● **Text excerpt**
╔══

There were several inherent limitations to our study. Being an observational retrospective study, control of unmeasured confounders was limited. For example, post-NAC mammograms were available in less than half of the patients with initially proven mammographic calcifications. However, no changes in calcifications were observed where data was available and calcifications were poor predictors of NAC response. Furthermore, given lack of clear guidelines, selection bias regarding referral to MRI is probable, specifically in patients who may not be referred to MRI because a clinical decision to perform mastectomy is applied upfront, as was encountered in a significant number of patients with extensive calcifications who were excluded from our study (Fig. 1). In a large proportion of our study population, mammograms were performed at various external facilities on a variety of mammography units, running the risk of technical non-uniformity. Furthermore, the follow-up in the current study is so far too short to determine recurrence rates (less than 5 years) and remains a topic for future investigation. Finally, a relatively small number of patients, specifically in some of the subgroups, may have limited statistical significance.

╚══

● **Required work**
1. For the limitations passage, state whether each statement agrees with it. Answer yes or no, and quote the words that decide it.
(a) Post-NAC mammograms were available for fewer than half of the patients with initially proven mammographic calcifications.
(b) Calcifications were found to be strong predictors of NAC response.
(c) The follow-up period was long enough to determine recurrence rates.
2. Extend the limitations passage, starting after its final sentence.
The data on this page has no part in any of the tasks.

● **Raw data**

╔══

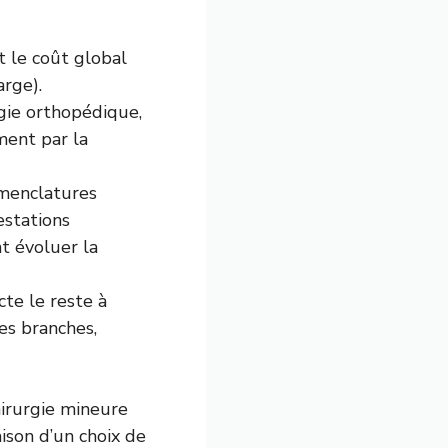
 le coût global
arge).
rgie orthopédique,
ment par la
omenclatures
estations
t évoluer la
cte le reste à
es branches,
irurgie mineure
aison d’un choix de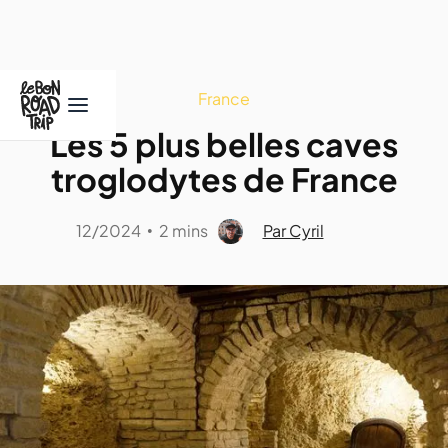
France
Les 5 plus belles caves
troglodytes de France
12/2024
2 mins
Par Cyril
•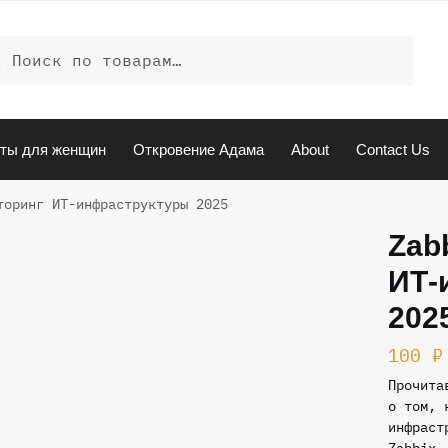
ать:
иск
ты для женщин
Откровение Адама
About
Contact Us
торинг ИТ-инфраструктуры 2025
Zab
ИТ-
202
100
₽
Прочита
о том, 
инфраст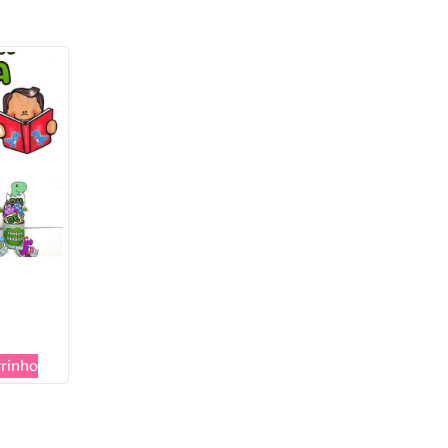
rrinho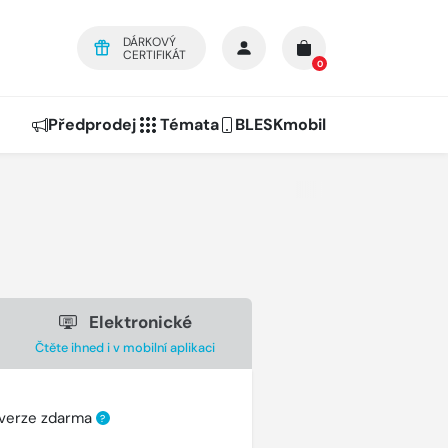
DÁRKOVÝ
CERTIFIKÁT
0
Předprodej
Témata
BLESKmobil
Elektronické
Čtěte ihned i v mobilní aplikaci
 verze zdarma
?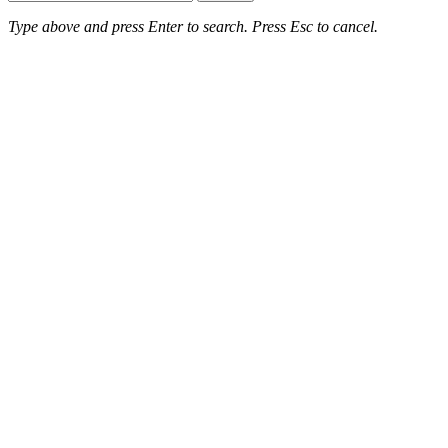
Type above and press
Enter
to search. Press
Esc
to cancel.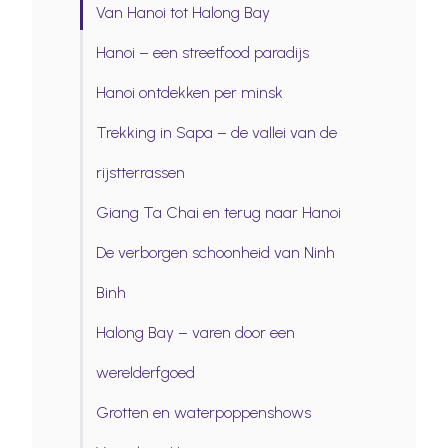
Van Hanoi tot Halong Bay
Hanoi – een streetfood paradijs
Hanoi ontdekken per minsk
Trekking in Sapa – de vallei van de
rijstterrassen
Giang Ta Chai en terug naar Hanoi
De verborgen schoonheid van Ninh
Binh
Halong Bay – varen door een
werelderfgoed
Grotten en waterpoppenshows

╚══
╔══

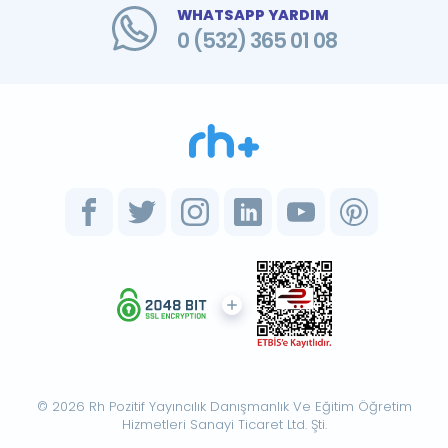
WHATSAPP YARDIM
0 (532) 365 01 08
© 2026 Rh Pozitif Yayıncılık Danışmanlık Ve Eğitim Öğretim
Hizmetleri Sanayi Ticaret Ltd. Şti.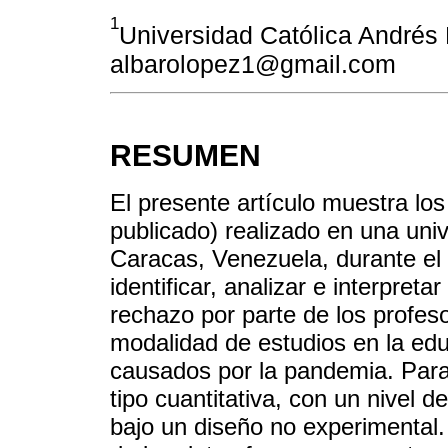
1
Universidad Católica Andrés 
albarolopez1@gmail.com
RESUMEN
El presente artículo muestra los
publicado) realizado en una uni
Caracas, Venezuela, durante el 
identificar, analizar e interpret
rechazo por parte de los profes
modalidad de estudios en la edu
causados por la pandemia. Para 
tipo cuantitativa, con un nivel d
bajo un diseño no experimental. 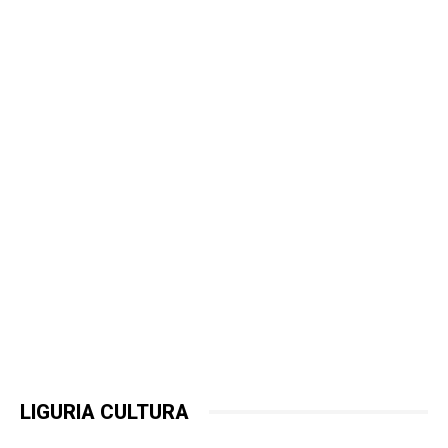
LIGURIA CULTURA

╚══

● **Answers to the tasks**
1.
(a) Yes: "post-NAC mammograms were available in less than half of the patients with initially proven mammographic calcifications"
(b) No: "calcifications were poor predictors of NAC response"
(c) No: "the follow-up in the current study is so far too short to determine recurrence rates (less than 5 years)"

2.
In summary, our observations show comparable MRI prediction of response in both subgroups and question the more extensive surgery applied in patients with calcified disease. We suggest relying on post-NAC MRI findings rather than on magnitude of mammographic calcifications in planning the extent of surgery in the designated specific cohort of patients, with surveillance for recurrence based on MRI rather than mammography. Prospective studies to investigate a reduction in the scope of surgery accordingly are warranted. Further examination of such an approach in women with calcifications that extend beyond MRI enhancement may also be indicated to define the effect of low/intermediate DCIS on MRI prediction.